→ **Selected text**:
────────────────
I wrote under the pseudonym, Orianna Tierney, for the first year or two. It was a good experience that allowed me to write in a free, unrestricted manner without self-censorship. I believe a pseudonym was necessary for me to actually step outside self-censorship and write honestly during this time. And, I remain an advocate of using a pseudonym as a means of reaching into your deepest, darkest self to find the honesty for the page. I still believe my writing and growth as a writer are better because I initially chose to write under an un-recognizable name.  My first intense, multilayered works were written and published during my “Orianna” period.

I was writing daily after the Orianna years and my writing quickly grew along with me as a person. The works, primarily poetry and essays at this time, started to grow and change. I understood the development of technique and the expanding substance of my work. The work became more serious and important to me as did the name under which I wrote. I adopted Marissa as my pseudonym in 1995. It was a creative re-visioning of my true first name, Margaret, and my true last name of Owen. So, Marissa Owen evolved as a nom de Plume that felt more real than my real name sometimes. (As an aside, I often contemplated legally changing my first name to Marissa, as I much prefer it, but decided to keep it due to family connections and memories.)
────────────────
→ **Work instructions**:
1. According to the essay on writing under pen names, what real first and last names was the pseudonym Marissa Owen based on?
2. Extend the essay on writing under pen names from its final sentence, keeping the same first-person voice.

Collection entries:
────────────────
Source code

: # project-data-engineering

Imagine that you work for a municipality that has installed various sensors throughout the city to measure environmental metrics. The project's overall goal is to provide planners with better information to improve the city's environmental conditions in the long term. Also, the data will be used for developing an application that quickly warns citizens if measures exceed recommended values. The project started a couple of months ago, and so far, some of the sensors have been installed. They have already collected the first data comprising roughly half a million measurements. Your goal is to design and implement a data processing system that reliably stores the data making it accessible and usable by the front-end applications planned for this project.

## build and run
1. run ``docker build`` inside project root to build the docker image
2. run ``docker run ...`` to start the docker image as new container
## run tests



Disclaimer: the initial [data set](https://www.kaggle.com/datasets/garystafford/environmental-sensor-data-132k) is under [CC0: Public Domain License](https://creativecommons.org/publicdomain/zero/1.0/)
────────────────
→ **Task-by-task answers**:
1. Margaret and Owen.

2.
Writing as Marissa felt totally natural, and I came to see the writer side of me as Marissa. Most of my first, truly important publications were under this name. It was the name my writer and poet friends knew, and the one I went by with my editors. And, it was the name used for all my literary efforts. So, in an age before technology, living as a divorced mother and a writer, life was going pretty good and I was content as Marissa.

Then, three years later, in 1998, I met and decided to marry my current husband. It was my first real  “problem” with the name, but this time is was about my last name rather than my first. It took a lot of soul-searching to take my new husbands last name. I went through several months of arguing with myself on whether, and if so, how, to integrate last names. I debated on the, then popular, dash-hyphenating the two last names. After all, my children both had the last name Owen, and all my writing was published under the name Owen. In short, it was a pain-in-the-ass decision.

Eventually I made the decision -love and my desire to always be moving forward won the day. I became Colleen Mullins in real life and Marissa Mullins in my writing circles and and on paper. I had reached the place of perfection, no need to change pseudonyms ever again … and then, ten years later, along came Facebook.

I was introduced to Facebook in 2008. Suddenly, I was pulling my maiden name of Steadman out of the closet and dusting it off. How else would childhood schoolmates be able to find me? It was amazingly strange when I set up an account with my maiden name in the middle – I gave that name up at the age of 14 and never expected to use it again. Again, a very surreal experience.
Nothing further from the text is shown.